Numerous reports have also been published by advocacy groups suggesting that consuming organic foods reduces exposure to harmful pesticides. Friends of the Earth (FOE) published a such study in 2019, which followed 16 people from four families for two weeks as they consumed an all-organic diet. Without exception, scientists claim that an extremely small sample size and lack of study controls make this data unnecessary. However, “research” has been promoted by many ideologically sympathetic media, including as Civil Eats, who wrote that he “innovates”.

Not all the distortions about pesticide exposure come from biotech skeptics and biological promoters.
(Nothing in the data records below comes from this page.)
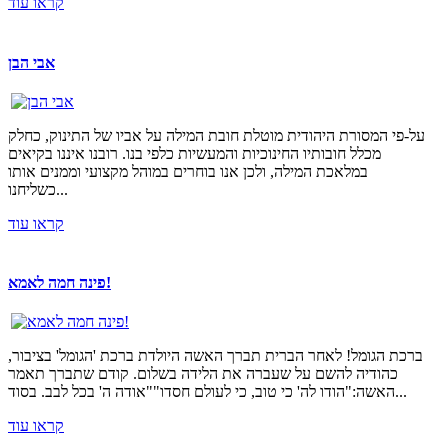
קראו עוד
אבי הבן
על-פי המסורת היהודית מוטלת חובת המילה על אביו של התינוק, כחלק
מכלל חובותיו החינוכיות והמעשיות כלפי בנו. רובנו איננו בקיאים
במלאכת המילה, ולכן אנו בוחרים במוהל מקצועי וממנים אותו
כשליחנו...
קראו עוד
פינה חמה לאמא!
ברכת הגומל! לאחר הברית תברך האשה היולדת ברכת 'הגומל' בציבור,
כהודיה להשם על שעברה את הלידה בשלום. קודם שתברך תאמר
האשה:"הודו לה' כי טוב, כי לעולם חסדו""אודה ה' בכל לבב. בסוד...
קראו עוד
Some critics of organic farming, including biotech enthusiasts, have argues that organic farmers use larger amounts of toxic pesticides than conventional farmers.

This statement is simplistic. While organic farmers are prohibited from using synthetic pesticides that might be safer than some natural chemicals, conventional and organic crops are often treated with the same pesticides. In addition, organic farmers tend to use less crop protection products. The most important point, however, is that almost all pesticides in use today are considered “essentially non-toxic” by the EPA, as illustrated in this table provided by plant scientist Steve Savage:

Responding to widely held misconceptions, in April 2021, the Food and Agriculture Organization of the United Nations released a brochure analyzing claims associated with the organic industry. He concluded that organic food is a certification and marketing standard and not a health or environmental standard.

Organic food is often seen by consumers as healthy, tasty and environmentally friendly, but organic food certification does not necessarily mean safe food. Organic refers to a product that has been manufactured in accordance with certain standards throughout the stages of production, handling, processing and marketing; it does not refer to the characteristics and properties of the finished product.